- _指示_
松竹梅の法則の記事で、3つの価格帯のカメラを販売したとき、中価格のミノルタ3000iの選択率は何%だったかを答えなさい。

- _本文抜粋_
- - - - - - -
人は極端なものを嫌う生き物。
そんな特性を利用した「松竹梅の法則」とは?
- 真ん中を選びたくなる心理
- 金額の設定はどうすれば良い?
商品を売り込む時にどうすれば良いのか?を行動経済学・心理学から解説!
松竹梅の法則・極端回避性とは?
松竹梅の法則・極端回避性
選択肢が3つある状態だと、真ん中の選択肢を選びやすくなる心理現象のこと。
商品が3つあると、一番安い商品ではなく、一番高い商品でもなく、真ん中の商品を選びたくなるのが「松竹梅の法則(極端回避性)」です。
有名な「ミノルタカメラの実験」
(Wikipediaより・ミノルタカメラ=Minolta X-700)
「ミノルタカメラ」は、かつて日本に存在したミノルタ㈱が発売していたカメラのこと。ミノルタは、2003年に写真フィルムメーカー㈱コニカと合併後、コニカミノルタ㈱として現在に至る。既にカメラ事業は廃止済。
- 2つの価格帯のカメラを販売する
低価格 (ミノルタX-370) |
中価格 (ミノルタ3000i) |
ー |
---|---|---|
価格 166.99 ドル | 価格 239.99 ドル | ー |
選択率 50% | 選択率 50% | ー |
2つだけで比べると、選択される割合に特徴は出ませんでした。
次に
- 3つの価格帯のカメラを販売する
低価格 (ミノルタX-370) |
中価格 (ミノルタ3000i) |
高価格 (ミノルタ7000i) |
---|---|---|
価格 166.99 ドル | 価格 239.99 ドル | 価格 466.99 ドル |
選択率 22% | 選択率 57% | 選択率 21% |
さきほどの選択肢に高価格帯のカメラを加えると、選択率が大きく変化しました。
ポイント
高価格帯のカメラを加えるだけで、真ん中のカメラが選ばれる割合が高くなった。
この実験は、Simonson & Tverskyが1992年に発表した「Choice and Context: Tradeoff Contrast and Extremeness Aversion(選択と文脈: 二律背反の対比と極端の回避)」という論文による。
- - - - - - -
- _データ一覧_
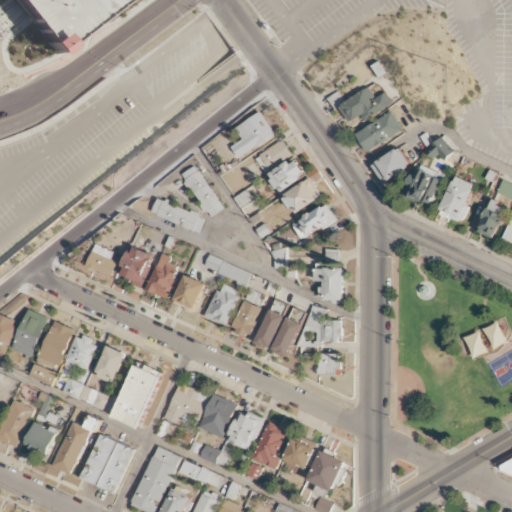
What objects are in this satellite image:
- - - - - - -
- _解答_
57%